Игумен. Требуем! Они требуют!
Царица. Они бы могли и больше потребовать — всего, чего они ни пожелали бы, о, Господи — всего, чего бы ни пожелали. Но зачем они угрожают?
Игумен. Я не знаю. Ты не должна позволять им грозить себе; дай, я им отвечу.
Царица. Ответь им.
Игумен. Можете идти, товинцы. Идите с миром. А хана вашего царица похоронит по христианскому обряду.
Второй офицер испуганно. Царица не сделает этого.
Игумен. Я сам буду читать над ним молитвы.
Первый офицер горячо. Этим царица совершила бы великую и злую несправедливость по отношению к товинцам, и те бы ни о чем на свете не стали заботиться, как только о том, чтобы отомстить ей.
Второй офицер, уходя. Благодарим тебя, царица, что ты допустила нас пред лицо твое. Ты могла бы проявить свою кротость — но не пожелала; ты могла бы сказать нам милосердное слово — но ты не сделала этого.
Офицеры уходят со свитою.
Царица сходит с своего места, тревожно. Вот они уходят.
Игумен. Да, наконец. Но было близко к тому, чтобы сделалось по их желанию — они даже угрожали тебе.
Царица. Вот они уходят… Это звучит, как земля, что падает на гроб.
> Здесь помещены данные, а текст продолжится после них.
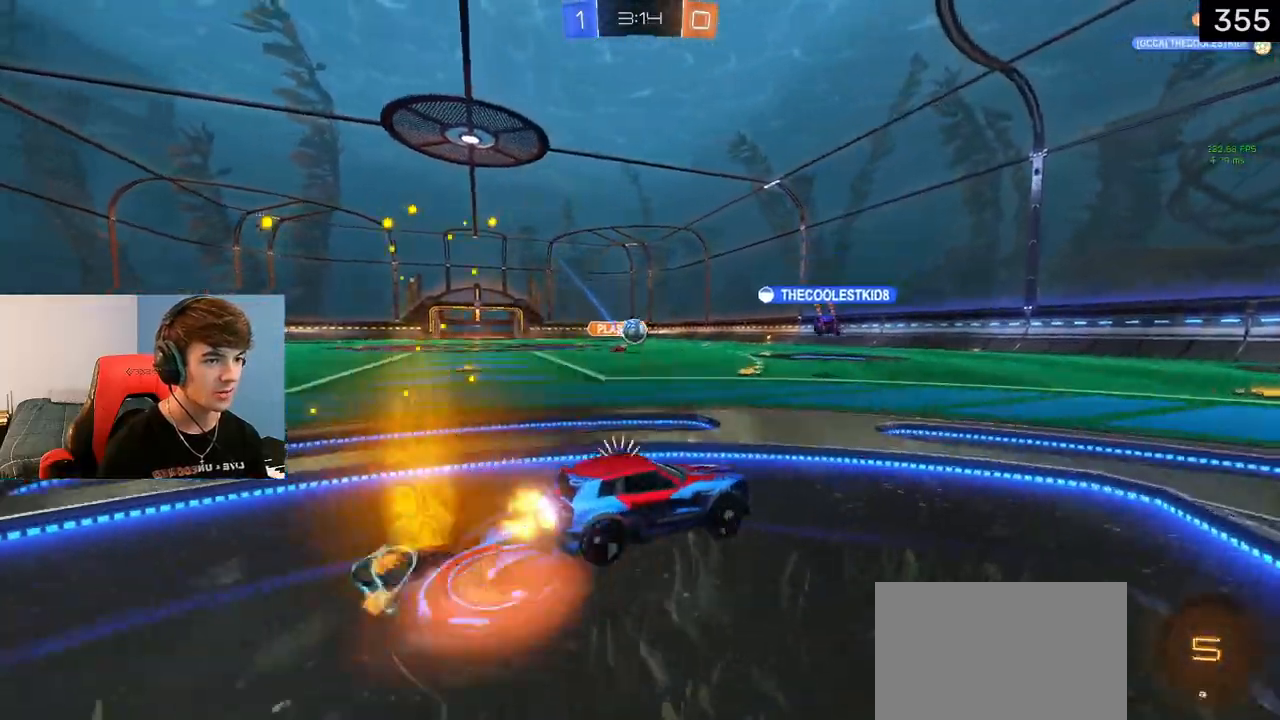
{"buttons": ["R2"], "left_stick": "center", "right_stick": "center", "events": [[33, "CROSS", "down"], [133, "CROSS", "up"], [167, "TRIANGLE", "down"], [200, "L1", "up"], [217, "left_stick", "center"], [333, "TRIANGLE", "up"]]}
Игумен. Да, ты была недостаточно тверда, ты уступила сначала и разрешила Фатиме вернуться. Но в самом главном — ты не поколебалась.
Царица. А мне кажется, что в самом-то главном я и уступила. Князь Георгий в опасности, и я не спасла его.
Игумен. В великий день, который скоро придет, не будет спрошено о человеке, которого ты могла спасти, а o вере, которой ты служишь.
Священник. Гм!.. Я с этим не совсем согласен.
Царица. И я тоже. Ты не знаешь меры, благочестивый отец; тебе хочется только, чтобы я отвечала на силу силой — и допустила бы погибнуть моего супруга. Почему ты не хочешь сегодня допустить моего счастья? Разве каждый день я ликую? Радостью наполнил меня супруг мой — он написал это письмо, и дивно хорошо и мягко стало на сердце у меня. Радость, как алый огонек, трепещет в груди моей. Молчи, игумен. Когда он придет — я буду целовать его и на тысячу ладов выказывать ему любовь мою. На все лады, как только можно выдумать, и всю мою жизнь! Я уже не обращусь к тебе, игумен. Устала я холодно смотреть на князя Георгия — потому что я люблю его; и ты уже не заставишь меня больше…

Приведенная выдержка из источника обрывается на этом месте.